Modeling Epistatic Interactions Using Machine Learning Techniques

Mentor

Petko Bogdanov, Nick Beck

Student Interns

Sky Adams
Sky Adams
Brown University
Regie Felix
Regie Felix
California State University, San Bernardino

Abstract

Epistasis involves interactions within the genome that contribute to the phenotype of an organism. The main goal is to accurately identify regions of the genome that cause a genetic disorder, such as Alzheimer’s and autism. Two factors in particular are involved with these interactions: single nucleotide polymorphism (SNP) genotypes and gene expression levels. We compared the ability of five machine learning methods to find the subset of SNPs that significantly correlates with the phenotype. Our results demonstrate that when using small synthetic data sets, four out of the five methods found the causal SNPs. However, when using more realistic data sets, the methods either became infeasible due to long computation time or yielded inaccurate results due to the large number of uncorrelated SNPs in the data. We are currently developing more refined methods that can find a model in which a set of SNPs and gene expression levels in real datasets correlate with the phenotype. This is a complex problem because there is an extremely large number of SNPs and genes that potentially affect diseases. By creating a more efficient and accurate method, we hope to better predict the genetic causes of various diseases.

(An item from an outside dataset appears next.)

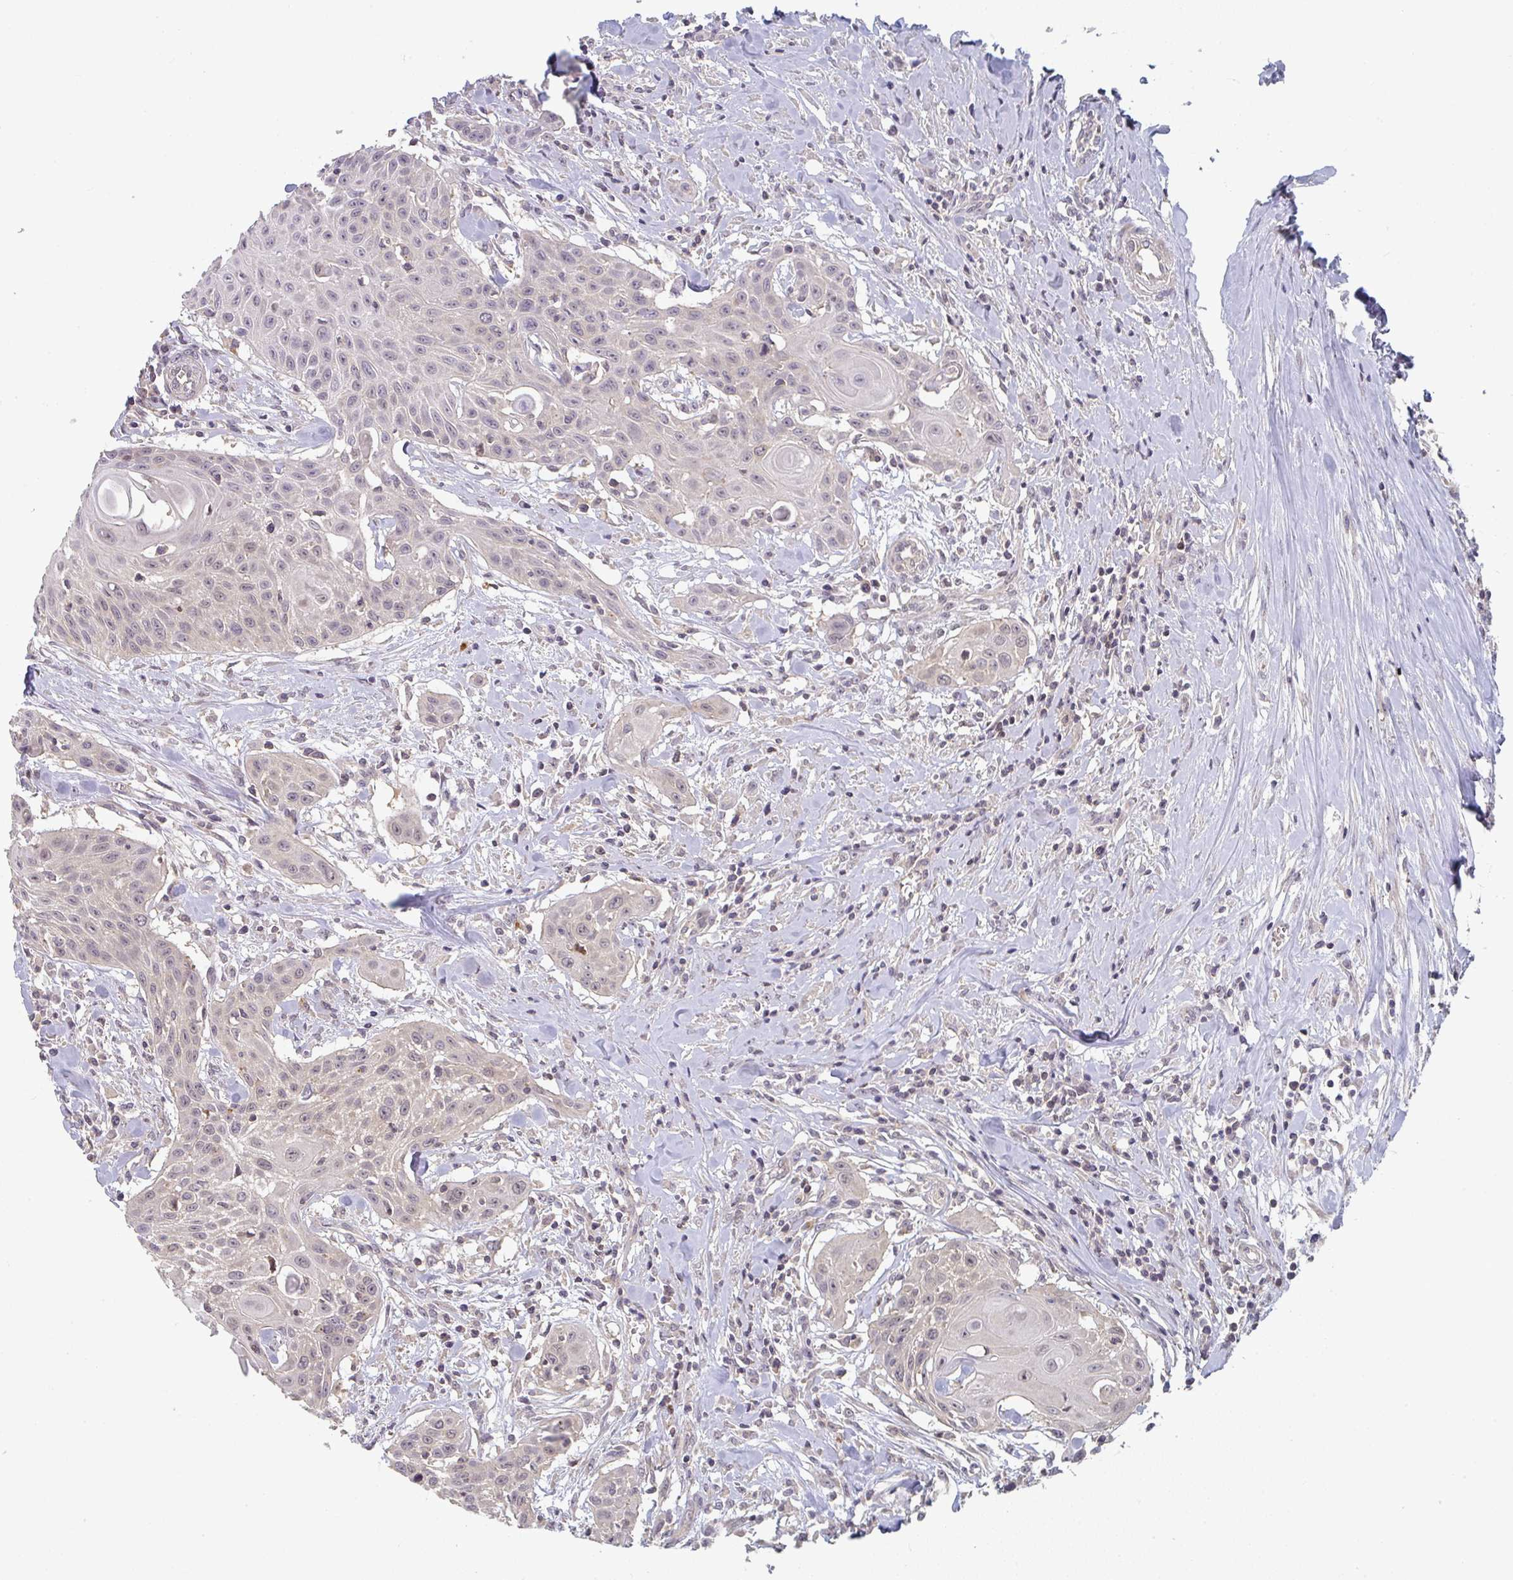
{"staining": {"intensity": "weak", "quantity": "<25%", "location": "cytoplasmic/membranous"}, "tissue": "head and neck cancer", "cell_type": "Tumor cells", "image_type": "cancer", "snomed": [{"axis": "morphology", "description": "Squamous cell carcinoma, NOS"}, {"axis": "topography", "description": "Lymph node"}, {"axis": "topography", "description": "Salivary gland"}, {"axis": "topography", "description": "Head-Neck"}], "caption": "A histopathology image of human head and neck squamous cell carcinoma is negative for staining in tumor cells.", "gene": "RANGRF", "patient": {"sex": "female", "age": 74}}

Interactive Cell Segmentation Tool

Mentor

Dmitry Fedorov, Diana Delibaltov

Student Interns

Ryan Williams
Ryan Williams
California State University, San Bernardino
Bryan Johnson
California State University, San Bernardino

Abstract

The purpose of this project is to produce “...a tool for cell analysis in 3-D confocal microscopy membrane volumes.” The tool uses the seeded watershed technique to provide the segmentation and predicts uncertain areas for easier identification of areas to be manually corrected by the user. The volumes are of Ascidian embryos because of their close relativity to human embryos and their simplistic layout. We are extending this tool to work in a web-based format to be accessible through the BISQUE system. The BISQUE system has many existing analysis modules that will make the transition to a web-based tool smooth and standardized. The tool's capabilities will include adding seeds to both existing and new labels(a label is each segmented nuclei), merging labels, and saving data in a lineage for later comparison with multiple 3-D volumes. This project uses both EXTJS and EaselJS libraries to support the capabilities and improve performance of the javascript in a browser. The tool is important for manual correction of the watershed output to provide better nuclei detection and segmentation.